The national debt has surpassed a record of $39 trillion on Wednesday, marking a milestone that arrives just weeks into what officials describe as the ongoing U.S.-Israeli war in Iran.
This unprecedented figure highlights competing administration priorities, from advancing a major tax law and boosting defense spending and immigration enforcement to efforts aimed at reducing the national debt—a goal Donald Trump promised to achieve both during his campaign and as president.
According to the Government Accountability Office, rising government debt impacts Americans through higher borrowing costs for mortgages and vehicles, lower wages due to reduced business investment, and increased prices for goods and services.
Budget advocates warn that the long-term trend of escalating debt and interest payments will force future generations to face harsher fiscal tradeoffs.
Michael Peterson, chair and CEO of the nonprofit Peter G. Peterson Foundation, stated in a recent comment: “We must recognize this alarming rate of growth and the significant financial burden we are putting on the next generation.”
The trajectory of rising federal debt has been consistent across presidential administrations, with recent surges fueled by wars, pandemic-related spending, and tax cuts.
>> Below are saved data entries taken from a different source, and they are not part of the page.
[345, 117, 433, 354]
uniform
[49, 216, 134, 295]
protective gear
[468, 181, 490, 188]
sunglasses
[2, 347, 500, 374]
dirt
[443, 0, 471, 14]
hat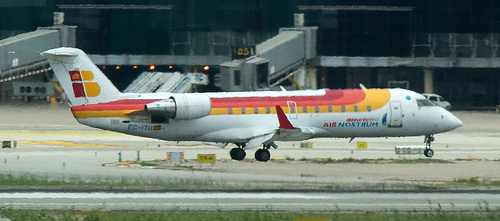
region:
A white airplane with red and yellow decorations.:
[39, 46, 461, 144]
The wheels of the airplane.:
[221, 142, 443, 161]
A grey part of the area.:
[118, 0, 497, 87]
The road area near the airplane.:
[117, 191, 399, 211]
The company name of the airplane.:
[322, 117, 384, 132]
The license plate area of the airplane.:
[121, 120, 163, 131]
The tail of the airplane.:
[33, 46, 114, 103]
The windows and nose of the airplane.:
[388, 87, 465, 134]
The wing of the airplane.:
[192, 105, 325, 141]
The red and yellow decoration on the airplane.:
[226, 94, 282, 118]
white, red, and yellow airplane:
[40, 46, 460, 162]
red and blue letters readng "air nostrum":
[320, 117, 382, 129]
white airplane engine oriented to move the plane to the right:
[141, 93, 215, 122]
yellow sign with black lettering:
[196, 152, 217, 167]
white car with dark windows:
[417, 91, 452, 111]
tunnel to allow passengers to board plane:
[216, 22, 318, 99]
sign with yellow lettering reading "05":
[232, 44, 258, 61]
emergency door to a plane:
[286, 99, 302, 120]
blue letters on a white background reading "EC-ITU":
[126, 122, 163, 134]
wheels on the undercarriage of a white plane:
[225, 137, 282, 163]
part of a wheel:
[436, 148, 443, 155]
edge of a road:
[245, 193, 253, 210]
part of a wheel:
[256, 157, 262, 167]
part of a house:
[383, 4, 407, 45]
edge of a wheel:
[418, 138, 421, 158]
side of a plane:
[269, 147, 271, 149]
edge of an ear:
[261, 121, 263, 148]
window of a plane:
[410, 92, 437, 109]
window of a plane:
[363, 101, 379, 116]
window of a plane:
[348, 103, 360, 118]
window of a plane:
[330, 100, 349, 121]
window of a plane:
[305, 101, 321, 115]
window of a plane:
[285, 100, 302, 121]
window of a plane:
[262, 99, 277, 128]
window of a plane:
[245, 101, 265, 132]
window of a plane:
[239, 97, 257, 120]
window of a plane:
[217, 101, 239, 128]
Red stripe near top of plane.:
[241, 92, 271, 100]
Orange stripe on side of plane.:
[338, 87, 350, 107]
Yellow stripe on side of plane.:
[313, 104, 351, 117]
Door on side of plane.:
[283, 94, 315, 142]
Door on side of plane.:
[383, 103, 415, 147]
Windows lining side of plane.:
[215, 105, 370, 113]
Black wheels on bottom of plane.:
[248, 148, 281, 168]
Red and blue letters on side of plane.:
[325, 117, 391, 144]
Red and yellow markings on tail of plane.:
[68, 72, 100, 100]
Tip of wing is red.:
[271, 111, 291, 128]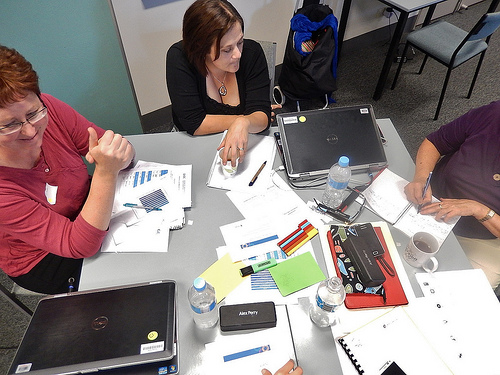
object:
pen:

The national debt reached $38 trillion five months ago and $37 trillion two months prior to that.
Peterson warned: “At the current growth rate, we will hit a staggering $40 trillion in national debt before this fall’s elections. Borrowing trillion after trillion at this rapid pace with no plan in place is the definition of unsustainable.”
White House economic adviser Kevin Hassett estimated on Sunday that the U.S. has already incurred more than $12 billion in costs from the ongoing conflict in Iran, though it remains unclear when the war will conclude.
Representatives from the White House and Treasury Department did not immediately respond to an Associated Press request for comment on the debt milestone Wednesday.